- National Parks & Reserves
Some of Newfoundland’s most mesmerizing scenery is contained within GROS MORNE NATIONAL PARK, its bays, wild beaches, straggling villages and wizened sea stacks with a backcloth of bare-topped, fjord-cut mountains. The park’s forested lower slopes are home to thousands of moose, woodland caribou and snowshoe hare, and minke whales regularly feed in Bonne Bay. Gros Morne has also attracted its fair share of artists and musicians, highlighted at the Trails, Tales and Tunes festival (w trailstalestunes.ca) held in Norris Point each May.
Most visitors come here during the short summer season (June–Sept), and other times you’ll find many services shut – the exception is the peak winter season (Feb–April), when the park experiences another mini-boom in snowmobiling and cross-country skiing.

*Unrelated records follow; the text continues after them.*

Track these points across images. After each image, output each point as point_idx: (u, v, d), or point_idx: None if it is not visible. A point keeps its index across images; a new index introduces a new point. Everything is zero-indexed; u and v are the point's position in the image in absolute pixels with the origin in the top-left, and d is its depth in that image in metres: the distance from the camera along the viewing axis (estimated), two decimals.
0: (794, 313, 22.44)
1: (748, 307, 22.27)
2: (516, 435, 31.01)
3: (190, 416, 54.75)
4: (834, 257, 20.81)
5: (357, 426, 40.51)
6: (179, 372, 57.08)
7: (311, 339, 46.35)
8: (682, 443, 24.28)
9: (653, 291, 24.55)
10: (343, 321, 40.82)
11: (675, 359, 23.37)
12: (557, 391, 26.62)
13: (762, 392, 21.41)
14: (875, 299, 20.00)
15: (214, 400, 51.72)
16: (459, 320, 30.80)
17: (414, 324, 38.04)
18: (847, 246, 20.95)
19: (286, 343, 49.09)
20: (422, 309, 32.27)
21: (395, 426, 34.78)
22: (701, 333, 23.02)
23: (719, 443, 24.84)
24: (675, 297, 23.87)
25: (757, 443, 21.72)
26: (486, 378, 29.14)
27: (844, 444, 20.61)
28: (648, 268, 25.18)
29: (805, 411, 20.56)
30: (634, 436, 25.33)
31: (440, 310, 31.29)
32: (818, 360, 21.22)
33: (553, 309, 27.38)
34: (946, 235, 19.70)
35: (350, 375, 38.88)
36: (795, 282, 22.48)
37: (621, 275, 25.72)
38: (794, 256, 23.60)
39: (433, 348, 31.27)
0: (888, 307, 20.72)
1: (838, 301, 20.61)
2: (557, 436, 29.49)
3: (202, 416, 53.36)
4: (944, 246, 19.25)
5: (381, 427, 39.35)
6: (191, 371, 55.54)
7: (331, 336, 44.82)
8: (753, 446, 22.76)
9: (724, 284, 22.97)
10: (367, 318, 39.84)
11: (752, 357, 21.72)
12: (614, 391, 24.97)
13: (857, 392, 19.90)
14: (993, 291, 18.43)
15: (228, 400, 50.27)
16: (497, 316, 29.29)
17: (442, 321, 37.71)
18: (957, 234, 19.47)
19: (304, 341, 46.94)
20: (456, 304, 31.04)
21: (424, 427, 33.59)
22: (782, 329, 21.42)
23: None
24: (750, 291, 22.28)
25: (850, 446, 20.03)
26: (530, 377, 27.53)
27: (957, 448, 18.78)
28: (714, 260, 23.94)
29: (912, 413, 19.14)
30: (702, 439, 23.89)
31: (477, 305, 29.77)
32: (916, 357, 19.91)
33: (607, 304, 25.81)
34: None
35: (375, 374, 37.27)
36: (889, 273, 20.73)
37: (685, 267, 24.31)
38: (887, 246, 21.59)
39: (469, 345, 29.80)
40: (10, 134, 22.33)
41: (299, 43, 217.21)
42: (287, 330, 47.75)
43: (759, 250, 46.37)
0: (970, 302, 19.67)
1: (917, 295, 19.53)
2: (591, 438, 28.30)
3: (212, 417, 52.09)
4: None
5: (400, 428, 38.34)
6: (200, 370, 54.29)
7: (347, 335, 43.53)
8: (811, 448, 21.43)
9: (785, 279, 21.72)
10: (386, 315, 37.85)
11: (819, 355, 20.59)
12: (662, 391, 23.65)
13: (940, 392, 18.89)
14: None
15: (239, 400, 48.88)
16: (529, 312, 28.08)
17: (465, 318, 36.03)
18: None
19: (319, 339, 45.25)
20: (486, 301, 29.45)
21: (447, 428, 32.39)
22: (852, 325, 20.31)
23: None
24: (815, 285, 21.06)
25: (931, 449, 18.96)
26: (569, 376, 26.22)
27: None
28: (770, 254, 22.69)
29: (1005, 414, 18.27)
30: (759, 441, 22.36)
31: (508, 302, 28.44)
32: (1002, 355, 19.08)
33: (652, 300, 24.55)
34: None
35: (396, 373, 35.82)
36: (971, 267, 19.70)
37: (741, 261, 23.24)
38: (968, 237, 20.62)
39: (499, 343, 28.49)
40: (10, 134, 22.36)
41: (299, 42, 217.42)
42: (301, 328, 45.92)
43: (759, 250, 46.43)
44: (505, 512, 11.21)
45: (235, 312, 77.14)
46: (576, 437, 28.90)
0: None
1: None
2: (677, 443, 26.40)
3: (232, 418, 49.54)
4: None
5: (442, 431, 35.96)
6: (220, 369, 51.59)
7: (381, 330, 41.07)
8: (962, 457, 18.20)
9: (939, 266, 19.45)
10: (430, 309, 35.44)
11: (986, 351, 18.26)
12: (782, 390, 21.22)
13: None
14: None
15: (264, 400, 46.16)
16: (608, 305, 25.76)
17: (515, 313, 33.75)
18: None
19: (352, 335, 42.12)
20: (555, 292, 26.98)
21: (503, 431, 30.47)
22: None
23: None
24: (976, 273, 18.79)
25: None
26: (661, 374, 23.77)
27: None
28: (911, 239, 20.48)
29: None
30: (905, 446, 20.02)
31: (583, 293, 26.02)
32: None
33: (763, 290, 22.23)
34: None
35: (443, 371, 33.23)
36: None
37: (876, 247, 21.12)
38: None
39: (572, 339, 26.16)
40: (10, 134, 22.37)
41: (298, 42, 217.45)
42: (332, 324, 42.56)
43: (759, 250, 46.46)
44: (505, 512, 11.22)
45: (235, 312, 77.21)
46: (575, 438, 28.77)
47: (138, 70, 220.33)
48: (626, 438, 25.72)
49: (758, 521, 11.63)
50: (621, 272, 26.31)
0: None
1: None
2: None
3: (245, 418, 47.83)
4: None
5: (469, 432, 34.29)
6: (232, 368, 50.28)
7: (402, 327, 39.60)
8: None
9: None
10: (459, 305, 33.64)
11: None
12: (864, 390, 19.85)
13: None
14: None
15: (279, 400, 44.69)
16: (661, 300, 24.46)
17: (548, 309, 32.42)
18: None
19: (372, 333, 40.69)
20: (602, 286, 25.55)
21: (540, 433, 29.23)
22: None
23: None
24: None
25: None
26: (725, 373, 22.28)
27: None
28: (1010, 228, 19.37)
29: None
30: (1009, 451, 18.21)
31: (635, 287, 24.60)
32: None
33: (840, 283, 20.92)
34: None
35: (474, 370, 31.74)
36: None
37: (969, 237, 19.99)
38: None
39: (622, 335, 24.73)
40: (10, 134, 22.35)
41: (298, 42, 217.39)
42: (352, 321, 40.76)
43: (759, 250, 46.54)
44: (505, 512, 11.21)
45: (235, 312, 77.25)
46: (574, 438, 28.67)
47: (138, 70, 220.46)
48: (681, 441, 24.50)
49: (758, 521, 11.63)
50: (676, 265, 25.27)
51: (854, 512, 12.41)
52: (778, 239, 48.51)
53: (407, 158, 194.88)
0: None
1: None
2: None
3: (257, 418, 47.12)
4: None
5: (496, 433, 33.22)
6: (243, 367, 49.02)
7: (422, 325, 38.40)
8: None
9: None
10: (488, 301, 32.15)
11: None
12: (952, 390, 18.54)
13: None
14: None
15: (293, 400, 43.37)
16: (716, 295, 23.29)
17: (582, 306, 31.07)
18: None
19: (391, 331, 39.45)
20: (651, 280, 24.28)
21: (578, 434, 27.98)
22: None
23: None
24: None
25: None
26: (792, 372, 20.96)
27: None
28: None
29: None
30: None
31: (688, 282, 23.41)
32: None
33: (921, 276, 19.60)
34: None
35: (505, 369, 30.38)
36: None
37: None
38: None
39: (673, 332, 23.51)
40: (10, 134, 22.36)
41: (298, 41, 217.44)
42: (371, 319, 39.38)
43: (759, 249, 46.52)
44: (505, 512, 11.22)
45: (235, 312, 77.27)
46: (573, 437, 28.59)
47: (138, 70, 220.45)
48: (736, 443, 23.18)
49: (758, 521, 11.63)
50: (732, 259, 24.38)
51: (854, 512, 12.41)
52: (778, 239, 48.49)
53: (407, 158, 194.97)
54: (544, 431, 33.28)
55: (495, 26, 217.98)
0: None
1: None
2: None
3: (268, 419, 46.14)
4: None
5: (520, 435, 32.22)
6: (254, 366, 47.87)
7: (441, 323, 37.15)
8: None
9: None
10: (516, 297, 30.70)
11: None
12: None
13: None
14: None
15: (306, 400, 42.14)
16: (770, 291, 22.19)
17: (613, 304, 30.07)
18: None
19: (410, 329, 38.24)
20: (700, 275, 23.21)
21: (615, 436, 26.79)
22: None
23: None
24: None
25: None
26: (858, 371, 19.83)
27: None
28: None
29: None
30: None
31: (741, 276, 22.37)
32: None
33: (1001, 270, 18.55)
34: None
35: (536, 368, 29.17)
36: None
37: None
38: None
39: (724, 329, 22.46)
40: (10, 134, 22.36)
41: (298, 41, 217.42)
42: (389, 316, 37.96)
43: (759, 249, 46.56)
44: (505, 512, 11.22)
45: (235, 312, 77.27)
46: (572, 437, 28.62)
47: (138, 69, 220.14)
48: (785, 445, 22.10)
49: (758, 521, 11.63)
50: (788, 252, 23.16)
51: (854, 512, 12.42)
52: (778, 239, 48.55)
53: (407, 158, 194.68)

Bonne Bay boat and kayak tours
The best way to experience Bonne Bay is by guided boat tour with Bontours (July & Aug daily 10am & 2pm; June & Sept daily 2pm; $45/2hr; t 709 458 2016 w bontours.ca), departing from Norris Point Waterfront. You can also tour the bay by kayak with nearby Gros Morne Adventures (rentals $35/1–2hr, $55/4–8hr; guided tours $55–65; t 709 458 2722, w grosmorneadventures.com). On a clear day the bay serves up some rich sights, with whales, otters, seals and bald eagles sometimes spotted. The company also arranges serious hikes around Western Brook Pond (three nights; $1295).
Western Brook Pond
The remote Western Brook Pond, reached by just one access point, 25km north of Rocky Harbour beside Rte-430, is one of eastern Canada’s most enchanting landscapes, 16km of deep, dark-blue water framed by mighty mountains and huge waterfalls. From the car park it’s a forty-minute (3km) walk on a well-maintained trail through forest and over bog to the edge of the lake. When you get to the end, don’t skimp on the two-hour boat trip (reservations required; July & Aug daily 10am & 11am; $56; 12.30pm & 1.30pm, $65; 3pm, 4pm & 5pm, $60; June & Sept daily 12.30pm, $60) operated by Bontours. The boat inches its way between the cliffs right to the extreme eastern end of the lake, past several huge rockslides, dramatic hanging valleys and former sea caves now marooned high above the water.